WHAT IS EXPECTED:
Edit the entries below by replacing "In winkelwagen" with "Bestellen" wherever it occurs. Leave every other line unchanged.

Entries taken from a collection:
----

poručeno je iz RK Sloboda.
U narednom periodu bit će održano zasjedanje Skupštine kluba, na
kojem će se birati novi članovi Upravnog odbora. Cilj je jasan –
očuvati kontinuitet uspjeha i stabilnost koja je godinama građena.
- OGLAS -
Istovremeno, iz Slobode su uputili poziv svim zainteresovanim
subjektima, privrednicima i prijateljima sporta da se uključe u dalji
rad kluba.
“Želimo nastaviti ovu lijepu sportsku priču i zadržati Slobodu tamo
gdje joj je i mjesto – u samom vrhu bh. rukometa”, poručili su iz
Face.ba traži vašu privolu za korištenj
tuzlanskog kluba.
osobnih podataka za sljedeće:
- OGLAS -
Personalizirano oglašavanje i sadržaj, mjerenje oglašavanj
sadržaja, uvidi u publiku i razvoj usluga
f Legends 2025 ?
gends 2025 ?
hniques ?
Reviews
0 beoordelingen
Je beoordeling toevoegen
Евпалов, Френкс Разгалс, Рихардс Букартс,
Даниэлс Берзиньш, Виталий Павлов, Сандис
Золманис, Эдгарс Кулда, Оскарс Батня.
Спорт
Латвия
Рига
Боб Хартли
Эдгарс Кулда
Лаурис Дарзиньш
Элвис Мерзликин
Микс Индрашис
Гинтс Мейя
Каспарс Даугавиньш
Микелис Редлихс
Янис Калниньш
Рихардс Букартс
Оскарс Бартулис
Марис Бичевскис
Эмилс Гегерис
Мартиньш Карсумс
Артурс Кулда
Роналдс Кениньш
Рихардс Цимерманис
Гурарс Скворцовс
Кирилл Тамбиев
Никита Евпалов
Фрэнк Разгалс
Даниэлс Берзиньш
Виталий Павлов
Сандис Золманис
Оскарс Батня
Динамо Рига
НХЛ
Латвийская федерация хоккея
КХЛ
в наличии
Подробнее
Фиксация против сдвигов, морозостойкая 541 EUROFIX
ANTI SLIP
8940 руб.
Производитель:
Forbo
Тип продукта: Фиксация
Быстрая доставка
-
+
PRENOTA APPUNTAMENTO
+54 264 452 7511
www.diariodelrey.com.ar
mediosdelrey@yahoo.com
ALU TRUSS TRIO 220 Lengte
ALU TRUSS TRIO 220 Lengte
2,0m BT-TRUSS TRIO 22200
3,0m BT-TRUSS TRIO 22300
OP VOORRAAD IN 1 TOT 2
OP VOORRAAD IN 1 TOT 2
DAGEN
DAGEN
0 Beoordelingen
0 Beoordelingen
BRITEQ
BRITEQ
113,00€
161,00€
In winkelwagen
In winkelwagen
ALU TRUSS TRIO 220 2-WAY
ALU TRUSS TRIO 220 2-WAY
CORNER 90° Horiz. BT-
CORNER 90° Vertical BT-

----

EXPECTED ANSWER:
poručeno je iz RK Sloboda.
U narednom periodu bit će održano zasjedanje Skupštine kluba, na
kojem će se birati novi članovi Upravnog odbora. Cilj je jasan –
očuvati kontinuitet uspjeha i stabilnost koja je godinama građena.
- OGLAS -
Istovremeno, iz Slobode su uputili poziv svim zainteresovanim
subjektima, privrednicima i prijateljima sporta da se uključe u dalji
rad kluba.
“Želimo nastaviti ovu lijepu sportsku priču i zadržati Slobodu tamo
gdje joj je i mjesto – u samom vrhu bh. rukometa”, poručili su iz
Face.ba traži vašu privolu za korištenj
tuzlanskog kluba.
osobnih podataka za sljedeće:
- OGLAS -
Personalizirano oglašavanje i sadržaj, mjerenje oglašavanj
sadržaja, uvidi u publiku i razvoj usluga
f Legends 2025 ?
gends 2025 ?
hniques ?
Reviews
0 beoordelingen
Je beoordeling toevoegen
Евпалов, Френкс Разгалс, Рихардс Букартс,
Даниэлс Берзиньш, Виталий Павлов, Сандис
Золманис, Эдгарс Кулда, Оскарс Батня.
Спорт
Латвия
Рига
Боб Хартли
Эдгарс Кулда
Лаурис Дарзиньш
Элвис Мерзликин
Микс Индрашис
Гинтс Мейя
Каспарс Даугавиньш
Микелис Редлихс
Янис Калниньш
Рихардс Букартс
Оскарс Бартулис
Марис Бичевскис
Эмилс Гегерис
Мартиньш Карсумс
Артурс Кулда
Роналдс Кениньш
Рихардс Цимерманис
Гурарс Скворцовс
Кирилл Тамбиев
Никита Евпалов
Фрэнк Разгалс
Даниэлс Берзиньш
Виталий Павлов
Сандис Золманис
Оскарс Батня
Динамо Рига
НХЛ
Латвийская федерация хоккея
КХЛ
в наличии
Подробнее
Фиксация против сдвигов, морозостойкая 541 EUROFIX
ANTI SLIP
8940 руб.
Производитель:
Forbo
Тип продукта: Фиксация
Быстрая доставка
-
+
PRENOTA APPUNTAMENTO
+54 264 452 7511
www.diariodelrey.com.ar
mediosdelrey@yahoo.com
ALU TRUSS TRIO 220 Lengte
ALU TRUSS TRIO 220 Lengte
2,0m BT-TRUSS TRIO 22200
3,0m BT-TRUSS TRIO 22300
OP VOORRAAD IN 1 TOT 2
OP VOORRAAD IN 1 TOT 2
DAGEN
DAGEN
0 Beoordelingen
0 Beoordelingen
BRITEQ
BRITEQ
113,00€
161,00€
Bestellen
Bestellen
ALU TRUSS TRIO 220 2-WAY
ALU TRUSS TRIO 220 2-WAY
CORNER 90° Horiz. BT-
CORNER 90° Vertical BT-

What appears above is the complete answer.